Cambota e Pontes (2007) e Bruschini (2007), afirmaram que as desigualdades de gênero são caracterizadas especialmente pela segregação ocupacional, pela diferença de rendimentos por gênero dentro de grupos operacionais, pela discriminação no mercado de trabalho e pela dupla jornada de trabalho feminino. Sobre tal discriminação, Bruschini (2007) afirma que ainda hoje cabe às mulheres as atividades reprodutivas, como os cuidados com a casa e a família, enquanto aos homens cabe o papel de provedor desse grupo. Estas condições diferenciadas por gênero, segundo a autora, são apropriadas pelo mercado de trabalho determinando que homens e mulheres ocupem nele lugares diferentes e hierarquicamente determinados e favorecem a

16 ocorrência de mecanismos discriminadores em relação às mulheres, que se expressam tanto no acesso ao trabalho, quanto na posição ocupada. O lugar ocupado por homens e mulheres nos setores de atividade econômica e na hierarquia das ocupações, tem a marca do gênero conforme assinala a autora.

No caso das mulheres no meio rural a agenda de desenvolvimento rural sustentável dos últimos anos reconheceu o processo histórico de disparidade de acesso aos recursos, e o resultado desse foi o acesso desigual às políticas públicas entre homens e mulheres. Nesse sentido, buscando enfrentar esse problema, é que foram implantados programas que tinham o objetivo de garantir cidadania e inclusão produtiva para as mulheres, tais como: Programa Nacional de Documentação da Trabalhadora Rural (2004); Crédito Especial para Mulheres – Pronaf Mulher (2003/2004); Assistência Técnica Setorial para Mulheres (2005); Programa de Organização Produtiva para as Mulheres Rurais (2008); Criação da Modalidade Adicional de Crédito para Mulher na Reforma Agrária – Apoio Mulher (2008) (BUTTO e HORA, 2014).

Sobre esse assunto, Carmo et al. (2016) esclarecem que a perspectiva histórica das relações homem e mulher, foi elaborada a partir do olhar de dominação masculina. Assim, em algumas sociedades foram estabelecendo papéis e funções diferenciadas para o homem e para a mulher, dando maior valor às funções ditas masculinas. Pode-se afirmar que tal processo formou uma cultura de invisibilidade das mulheres, levando a maioria delas a aceitar que não tinham importância no processo de construção e de desenvolvimento do seu grupo social.

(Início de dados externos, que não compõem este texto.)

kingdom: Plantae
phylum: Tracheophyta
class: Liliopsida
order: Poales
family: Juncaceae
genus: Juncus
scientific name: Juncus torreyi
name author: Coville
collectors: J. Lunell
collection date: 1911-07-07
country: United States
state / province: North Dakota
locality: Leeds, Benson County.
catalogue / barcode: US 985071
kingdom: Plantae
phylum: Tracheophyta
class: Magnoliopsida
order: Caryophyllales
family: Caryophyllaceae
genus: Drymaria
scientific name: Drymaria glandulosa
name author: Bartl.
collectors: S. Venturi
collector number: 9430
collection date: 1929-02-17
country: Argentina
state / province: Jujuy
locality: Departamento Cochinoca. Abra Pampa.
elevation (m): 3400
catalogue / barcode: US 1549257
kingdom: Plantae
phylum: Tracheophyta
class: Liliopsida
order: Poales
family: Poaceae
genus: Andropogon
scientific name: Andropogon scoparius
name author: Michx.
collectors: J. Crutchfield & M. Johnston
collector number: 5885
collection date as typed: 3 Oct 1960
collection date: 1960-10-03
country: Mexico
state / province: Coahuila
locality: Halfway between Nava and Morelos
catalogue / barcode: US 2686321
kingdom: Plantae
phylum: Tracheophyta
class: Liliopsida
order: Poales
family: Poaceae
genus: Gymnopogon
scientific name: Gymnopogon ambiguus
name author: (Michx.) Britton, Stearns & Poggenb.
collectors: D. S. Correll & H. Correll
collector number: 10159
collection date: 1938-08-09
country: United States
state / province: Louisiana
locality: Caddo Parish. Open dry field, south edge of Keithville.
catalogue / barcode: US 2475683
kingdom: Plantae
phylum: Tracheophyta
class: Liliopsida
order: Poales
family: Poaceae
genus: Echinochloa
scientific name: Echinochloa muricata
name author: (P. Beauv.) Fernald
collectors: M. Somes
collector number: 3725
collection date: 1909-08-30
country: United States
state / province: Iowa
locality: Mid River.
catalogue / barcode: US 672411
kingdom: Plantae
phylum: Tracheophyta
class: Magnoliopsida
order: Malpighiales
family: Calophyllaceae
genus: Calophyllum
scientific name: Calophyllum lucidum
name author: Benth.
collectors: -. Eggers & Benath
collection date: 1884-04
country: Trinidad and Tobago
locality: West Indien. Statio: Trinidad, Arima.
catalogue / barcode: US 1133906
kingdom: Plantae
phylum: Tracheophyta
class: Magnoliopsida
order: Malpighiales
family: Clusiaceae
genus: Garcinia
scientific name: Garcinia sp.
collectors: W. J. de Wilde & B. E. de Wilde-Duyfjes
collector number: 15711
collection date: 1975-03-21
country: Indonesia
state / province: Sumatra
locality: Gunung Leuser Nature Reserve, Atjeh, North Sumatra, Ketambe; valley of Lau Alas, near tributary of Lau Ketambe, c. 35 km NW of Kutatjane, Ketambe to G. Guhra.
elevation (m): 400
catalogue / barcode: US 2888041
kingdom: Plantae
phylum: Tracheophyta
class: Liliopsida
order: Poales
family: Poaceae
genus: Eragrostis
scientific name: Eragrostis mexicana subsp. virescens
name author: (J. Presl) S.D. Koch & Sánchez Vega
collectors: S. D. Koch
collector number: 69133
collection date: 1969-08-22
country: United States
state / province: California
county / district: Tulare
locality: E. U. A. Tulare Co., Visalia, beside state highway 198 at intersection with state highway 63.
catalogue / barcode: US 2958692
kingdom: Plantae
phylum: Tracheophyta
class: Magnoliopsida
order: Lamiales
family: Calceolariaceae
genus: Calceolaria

A importância do papel das mulheres rurais vem sendo discutida em importantes trabalhos como os realizados por Brumer (2004; 2009) e Brumer e Spanevello (2011; 2012) e internacionalmente, conforme destacado em estudos realizados pela Organização das Nações Unidas para Alimentação e Agricultura (FAO, 2012), em especial o relatório intitulado “Gênero em Agricultura – Manual sobre género em agricultura”. Além dos trabalhos elaborados por Carneiro (2001); Paulilo (2004); Zorzi (2008) e Hernández (2009), os quais retratam a divisão do trabalho e da gestão entre homens e mulheres nas propriedades rurais, buscando revelar a invisibilidade da participação das mulheres no comando das propriedades.

Em seu trabalho Fernandes (2008) discorreu sobre a importância do acesso das mulheres ao crédito quando afirmou:

O crédito é uma forma de dar autonomia econômica e visibilidade às atividades realizadas pelas mulheres no espaço doméstico e em seu entorno. Essas atividades, ao longo da história, permaneceram às margens do sistema produtivo e da esfera pública; foram consideradas, do ponto de vista econômico, improdutivo. Ter autonomia significa exercer cidadania (FERNANDES, 2008, p.20).

17 Não obstante, conforme Mello (2003), os homens geralmente são os principais beneficiários (se não os únicos) de programas, principalmente quando se trata de programas de acesso ao crédito como o Pronaf, trazendo para casa, muitas vezes, apenas o endividamento a ser pago pelo conjunto da família. E é nesse sentido que as políticas elaboradas para esse segmento tem se pautado em questões a respeito da subordinação do trabalho feminino nas atividades produtivas e reprodutivas, mostrando que as relações entre homens e mulheres no âmbito familiar e a forma como a família é constituída e reproduzida são importantes como sendo relações de classe, assim como sua reprodução social (DEERE, 2000).